The principal punisher of the cadets was the Captain of the Cadet Company, who investigated and tried cases that occurred during any part of the time that cadets were not in study. If any cadet committed a very grave offence he was then brought before the Governor, and received the heaviest punishment. For offences committed in academy, or during hours of study, cadets were amenable to two other authorities, viz, the Inspector and Assistant-Inspector, who used to visit the class-rooms each day, and see that all was going on as it should go.
There was in this system the great defect that the cadets were under several authorities, and not under one head, while the system of entrusting to corporals the power to inflict punishment on their juniors, without inquiry or without comment, opened the door to a system of tyranny that was too often practised with the worst effects.
Another drawback at that time was the great age of the majority of the professors and senior officers. To deal with young, energetic men, such as the greater number of the senior cadets were, required active and energetic men with judgment and discernment, and thus appointments to posts such as those referred to should not have been allotted merely as quiet sinecures, but should have been given to men capable of real work.
In such a Military College as Woolwich a strict discipline is absolutely necessary. The first lesson to teach a soldier is the importance of subordination and obedience. These essentials, it is true, were taught formerly, but there was too often favouritism shown, which made the cadets feel that the scales of justice were often unfairly weighted. To once allow any sign of a want of proper respect for authority to pass over with a light punishment is to sow the seeds of a most dangerous condition. Another necessary item in the training of the cadet is to instil into him a high sense of honour; to teach him that there are certain things which his position as a soldier renders it impossible for him to do without disgrace. At the Academy there seems to have ever been this conscientious feeling, even at times when the discipline and general tone of the establishment was not what it is now. A cadet who was placed in arrest was bound on honour not to break this arrest, and it was often amusing to see two or three cadets in different rooms with their doors open talking to one another and leaning out of the doorways just so far that their centre of gravity was within the room. If one cadet added “honour” to any statement he might make to another, it was always considered certain that this was true.

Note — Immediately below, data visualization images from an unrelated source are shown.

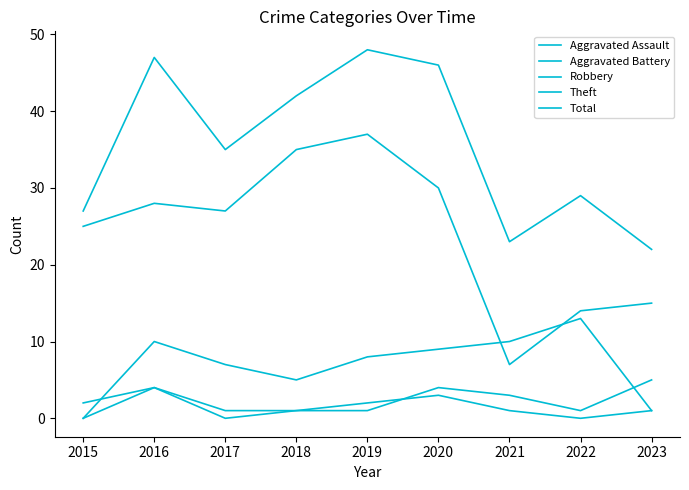

How many lines are shown in the chart?

5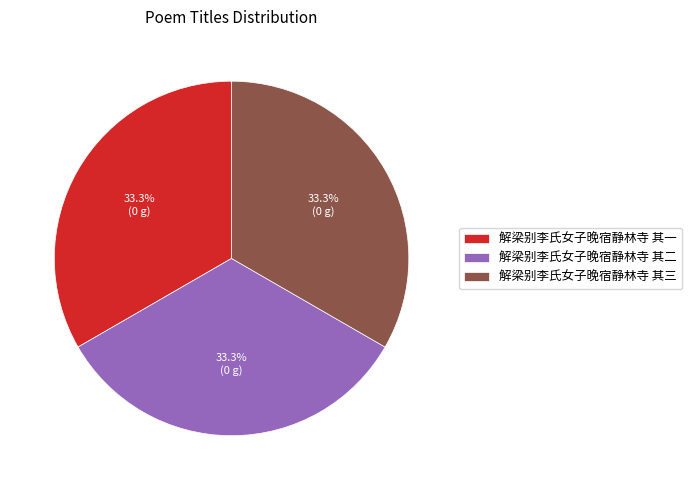

Combined, what portion of the pie is 解梁别李氏女子晚宿静林寺 其三 and 解梁别李氏女子晚宿静林寺 其一?

66.7%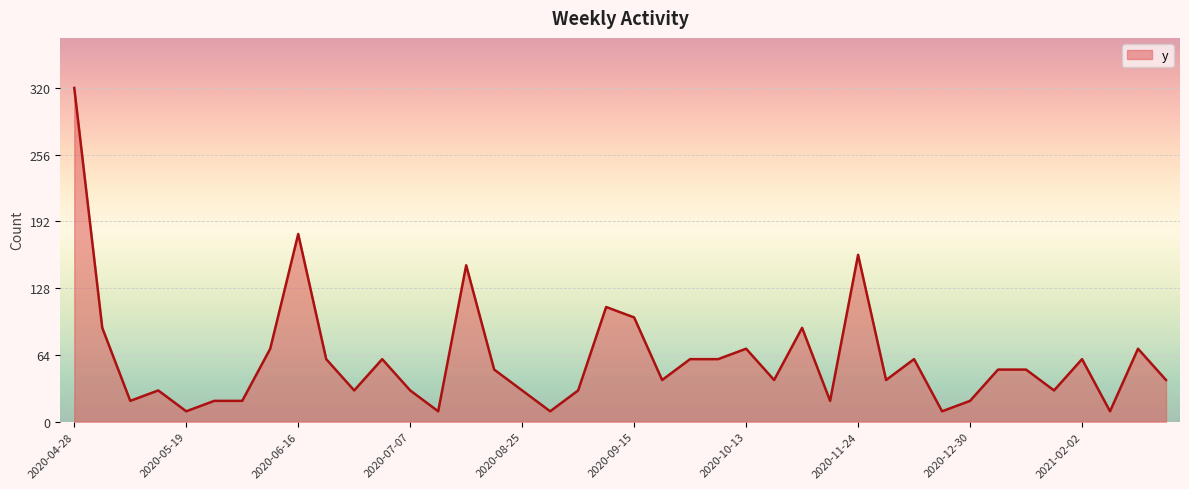

What is the difference between the maximum and minimum values?

310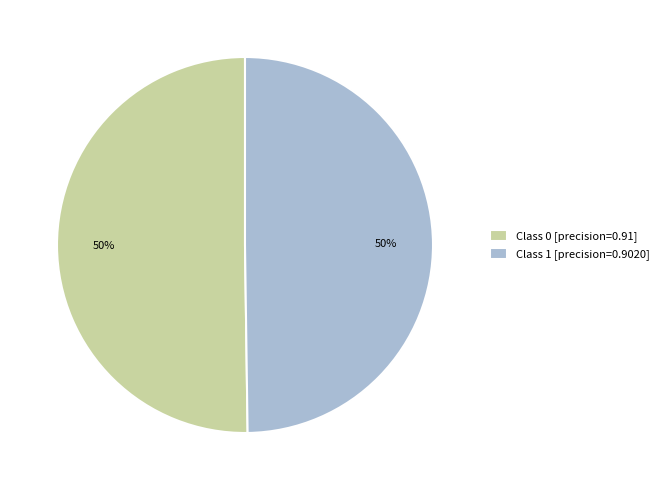

To the nearest percent, what is the combined percentage of Class 1 [precision=0.9020] and Class 0 [precision=0.91]?

100%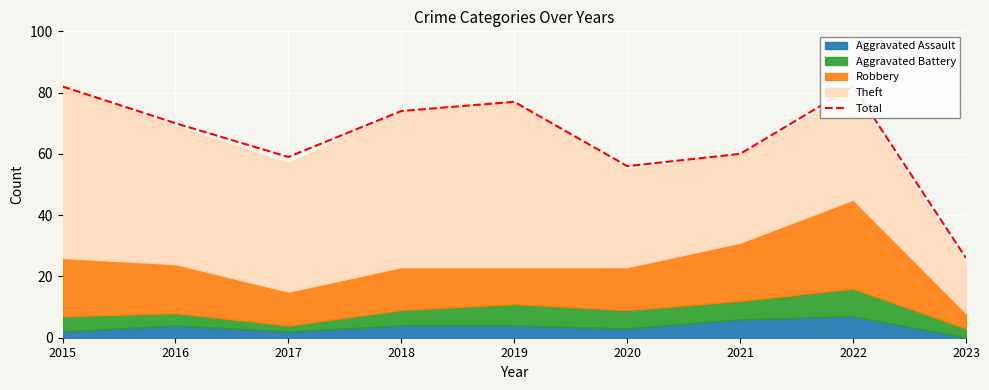

What is the difference between the second highest and second lowest values?

26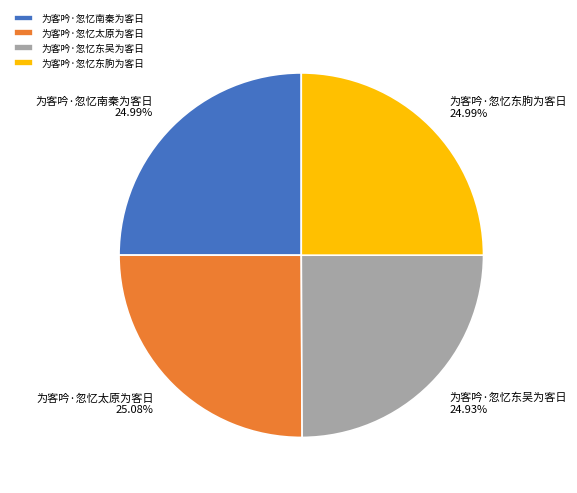

Is there a majority slice in this chart?

No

Considering that the course of education at the Academy rarely occupied more than three years, and that many cadets had their characters entirely formed whilst they were at the “shop,” it is evident that too much importance cannot be given to the training bestowed during this period. A military training college which is not maintained with the strictest discipline becomes a mere pandemonium, where young men soon endeavour to rival one another in acts of folly, and from which men are turned out unfit for command or for the service.
The defects formerly existing at Woolwich have been remedied; the almost irresponsible authority of the older cadets over the juniors does not now exist. The professors, instead of being octogenarians, are men in the prime of life, and are given the authority over the cadets which their position entitles them to; and the result is that with an active, intelligent, and distinguished soldier at the head, the Royal Military Academy at the present time may be fairly claimed as a model establishment.